Endotracheal anesthesia laparoscopic transperitoneal renal cyst surgery

This is an automatically translated article.

The article was professionally consulted by Specialist Doctor II To Van Thai - Emergency Medicine Doctor - Emergency Resuscitation Department - Vinmec Hai Phong International General Hospital. Thai doctor has more than 34 years of experience in the field of anesthesia - emergency resuscitation.
Renal cyst is a benign disease and often has no obvious symptoms.

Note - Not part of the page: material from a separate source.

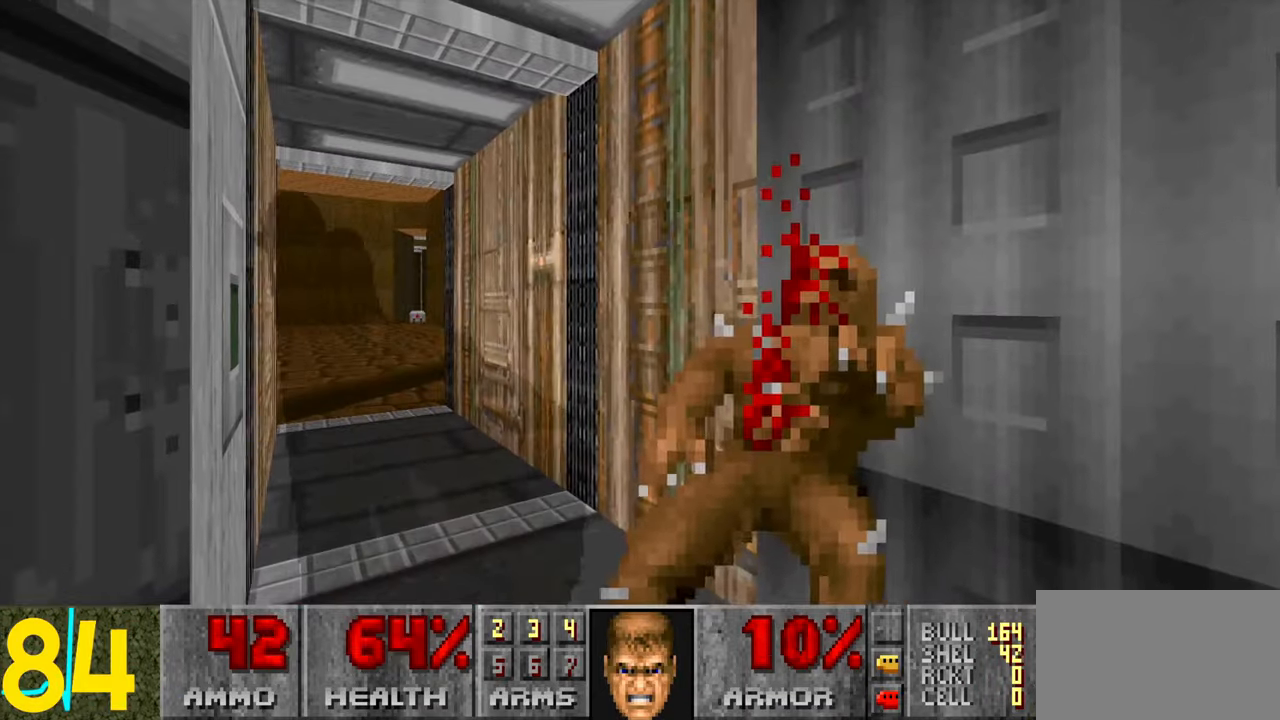
{"keys": [], "mouse": [], "events": [[33, "d", "down"], [133, "d", "up"], [283, "a", "down"], [367, "a", "up"]]}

Endotracheal anesthesia for transperitoneal endoscopic renal cyst surgery helps to control breathing during surgery and postoperative resuscitation.

1. Endotracheal anesthesia for transperitoneal endoscopic renal cyst surgery

Renal cysts are usually benign, accounting for 95%, containing fluid in lemon yellow, often solitary, on one side. About 5-10% have cancerous cysts with irregular walls, thickening or calcifications, with internal echogenicity.
The patient has almost no symptoms and is discovered incidentally by ultrasound, sometimes with hip pain, fever, hematuria, and increased blood pressure. To diagnose the disease, the patient will be assigned abdominal ultrasound, computed tomography to accurately diagnose and classify the risk of kidney cancer.
Endotracheal anesthesia is a technique of general anesthesia with endotracheal intubation for
purposes of respiratory control during surgery and postoperative resuscitation. This method is indicated for patients with secondary hypertension; 4cm large cyst causing discomfort to the patient; Cysts press on the excretory tract causing hydronephrosis and III IV renal cysts do not stop at cystectomy, but radical nephrectomy should be performed.
However, endotracheal anesthesia for transperitoneal endoscopic renal cyst surgery will not be performed if the patient and the patient's family do not agree to perform; The hospital does not have enough facilities for anesthesia and resuscitation. In addition, this procedure is contraindicated in the following cases:
Renal cyst type III IV according to Bosniak. Coagulopathy, serious medical disease is progressing.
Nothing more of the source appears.